We have enough evidence to suggest that these microparticles are living microorganisms. In the present study, we examined nanobacteria for the presence of nucleic acids using a DNA specific dye, propidium iodide, at a concentration used to detect DNA in bacterial or mammalian cells. We observed that a high percentage of demineralized nanobacterial cells were labelled with fluorescent dye. These results confirm the presence of DNA in nanobacteria. The lack of fluorescence in controls (non-demineralised nanobacterial and medium only) show the specificity of this method. The presence of several distinct protein bands suggests that these bacteria have protein synthesizing machinery. The molecular examination of demineralised nanobacterial culture for proteins, revealed the presence of several polypeptide bands. Polyclonal antibodies raised against demineralised bacteria showed a single precipitin band with bacterial lysate; Western blot of this lysate showed a band at 39 kKDa. The presence of nanobacteria in kidney stones suggests that these bacteria may be involved in the etiology of such stones. It has been proposed that nanobacteria may act as seeds for mineral deposits and thus for kidney stone formation [5, 6, 9]. Our results show a significant incorporation of calcium by these bacteria. They were also found to accelerate in vitro crystal growth under supersaturated conditions of calcium by COM assay, as a significant increase in 14C-oxalate incorporation into seed crystals was seen in their presence.

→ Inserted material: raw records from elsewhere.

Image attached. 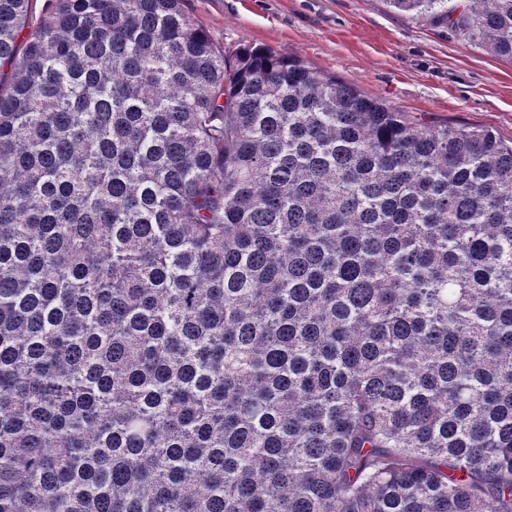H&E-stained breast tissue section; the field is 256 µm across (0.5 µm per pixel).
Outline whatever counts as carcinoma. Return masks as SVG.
Here are the masks:
<instances>
[{
	"label": "carcinoma",
	"instance_id": "cac0c4a2",
	"mask_svg": "<svg viewBox=\"0 0 512 512\" xmlns=\"http://www.w3.org/2000/svg\"><path fill=\"white\" fill-rule=\"evenodd\" d=\"M184 2L0 0V512H512V141Z\"/></svg>",
	"mask_w": 512,
	"mask_h": 512
}]
</instances>
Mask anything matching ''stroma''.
<instances>
[{"label":"stroma","instance_id":"obj_1","mask_svg":"<svg viewBox=\"0 0 512 512\" xmlns=\"http://www.w3.org/2000/svg\"><path fill=\"white\" fill-rule=\"evenodd\" d=\"M185 8L226 53L269 48L412 117L488 126L512 140V61L384 0H186Z\"/></svg>","mask_w":512,"mask_h":512}]
</instances>
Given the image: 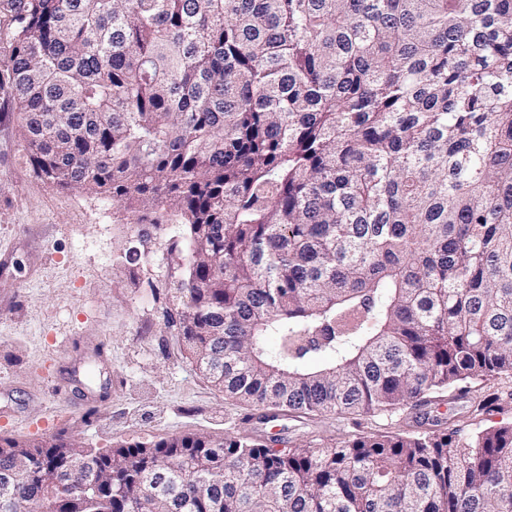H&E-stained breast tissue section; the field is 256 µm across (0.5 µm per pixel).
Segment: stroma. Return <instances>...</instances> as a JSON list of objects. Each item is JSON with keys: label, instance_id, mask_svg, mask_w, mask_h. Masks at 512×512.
Segmentation results:
<instances>
[{"label": "stroma", "instance_id": "35a3bbf8", "mask_svg": "<svg viewBox=\"0 0 512 512\" xmlns=\"http://www.w3.org/2000/svg\"><path fill=\"white\" fill-rule=\"evenodd\" d=\"M0 91V437L63 436L106 450L170 435L248 432L265 439L331 443L376 431L385 417L260 421L252 407L225 399L181 351L175 280L182 258L169 225L125 224L110 202L37 177L16 115ZM76 376L60 391L49 375ZM96 397L84 406L83 392ZM490 396V410L473 411ZM452 418L464 435L512 423V376L472 384L468 395L399 413V427L423 432Z\"/></svg>", "mask_w": 512, "mask_h": 512}]
</instances>
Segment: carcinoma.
<instances>
[{
  "label": "carcinoma",
  "instance_id": "cac0c4a2",
  "mask_svg": "<svg viewBox=\"0 0 512 512\" xmlns=\"http://www.w3.org/2000/svg\"><path fill=\"white\" fill-rule=\"evenodd\" d=\"M2 22L36 176L181 226L177 336L224 398L391 417L512 375V0H0ZM431 426L0 438V512H512V423Z\"/></svg>",
  "mask_w": 512,
  "mask_h": 512
}]
</instances>
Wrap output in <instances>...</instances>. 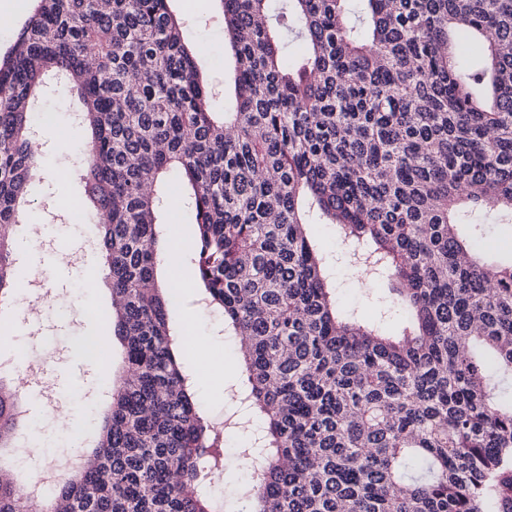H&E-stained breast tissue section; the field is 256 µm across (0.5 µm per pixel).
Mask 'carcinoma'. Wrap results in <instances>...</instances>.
<instances>
[{
    "instance_id": "carcinoma-1",
    "label": "carcinoma",
    "mask_w": 512,
    "mask_h": 512,
    "mask_svg": "<svg viewBox=\"0 0 512 512\" xmlns=\"http://www.w3.org/2000/svg\"><path fill=\"white\" fill-rule=\"evenodd\" d=\"M169 2L35 0L0 53V302L24 280L8 230L39 179L54 75L91 133L70 171L124 349L90 460L57 473L47 512H226L208 480L231 426L252 512H501L512 261L482 262L476 228L512 223V0H219L235 60L220 114ZM460 31L485 66L462 63ZM170 181L194 214L200 300L244 347L246 415L225 427L198 410L156 276ZM311 224L365 246L350 258L368 281L393 279L399 333L339 306ZM17 410L0 379L1 448ZM26 502L0 469V512Z\"/></svg>"
}]
</instances>
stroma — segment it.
Masks as SVG:
<instances>
[{"instance_id":"obj_1","label":"stroma","mask_w":512,"mask_h":512,"mask_svg":"<svg viewBox=\"0 0 512 512\" xmlns=\"http://www.w3.org/2000/svg\"><path fill=\"white\" fill-rule=\"evenodd\" d=\"M174 7L185 21V41L198 50L199 63L209 77L215 111L232 107L233 83L230 71L224 68V23L216 0H176ZM43 109L52 115L51 129L41 137L45 172L31 189V224L14 227L18 254L30 252L34 255L37 285L30 293L37 315L32 320L23 319L17 305H0V319L16 323L15 341L25 352L23 363L0 374V379L26 394L30 391L29 370L37 368L43 389L54 397L55 404L47 411L40 408L33 411L32 417L38 425L33 435L45 444L41 467L53 469L96 439L95 423L85 409L105 404L106 385L113 371L100 369L84 355L81 344L93 336L111 335V292L105 286L93 294L87 291L90 276L102 280L108 273L97 251H90L84 259L68 268L55 265L51 259L53 252L70 249L76 238L85 236L86 227L82 213L54 218L47 210L48 202L53 200H78L83 196L81 187L61 177L71 164L72 152L81 147L73 122L77 102L51 93ZM191 220V210L175 201L160 214L164 233L177 245L183 257L192 245ZM35 225L39 226L42 237L49 241V248L34 247L31 228ZM310 230L319 236L329 256L327 274L341 305L362 314L370 313L372 299L368 285L353 264L342 258L341 245L331 226L314 224ZM179 274L183 286L177 293L176 306L170 311V322L178 328L185 313L195 315L197 335L207 339L223 353L225 361L232 364V371L224 376L225 388H232L241 378L240 371L234 368L239 361L238 350L230 341L221 338V316L200 304L194 270L185 260L179 264ZM87 303L98 310V320L92 321L83 315L82 308ZM65 418L75 421L73 431L68 434L58 429L59 421ZM33 435L21 429L17 432V440L23 443Z\"/></svg>"}]
</instances>
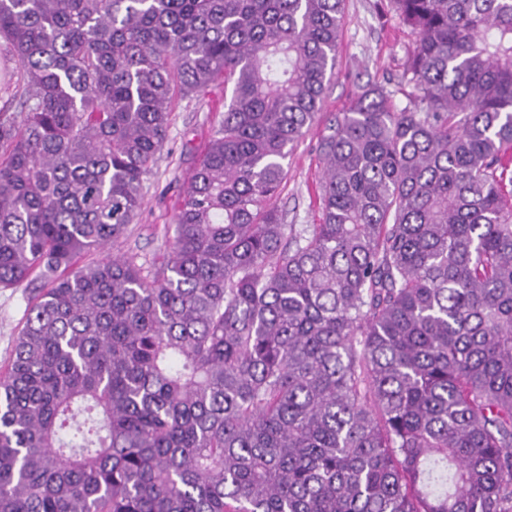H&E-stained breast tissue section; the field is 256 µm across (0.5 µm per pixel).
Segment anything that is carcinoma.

The present study was initiated to confirm the presence of nanobacteria in kidney stones from a north Indian population, and to study their potential role in kidney stone formation. Our results indicate the presence of atypical mineral forming ultrafilterable nanobacteria like micro-organisms in the kidney stones. Our findings indicate that these are living organisms rather than non-living macromolecules capable of self-propagation. However, there is a need for further studies to characterize and to delineate sets of unambiguous criteria to validate the existence of these bacteria and their role in urinary stone disease.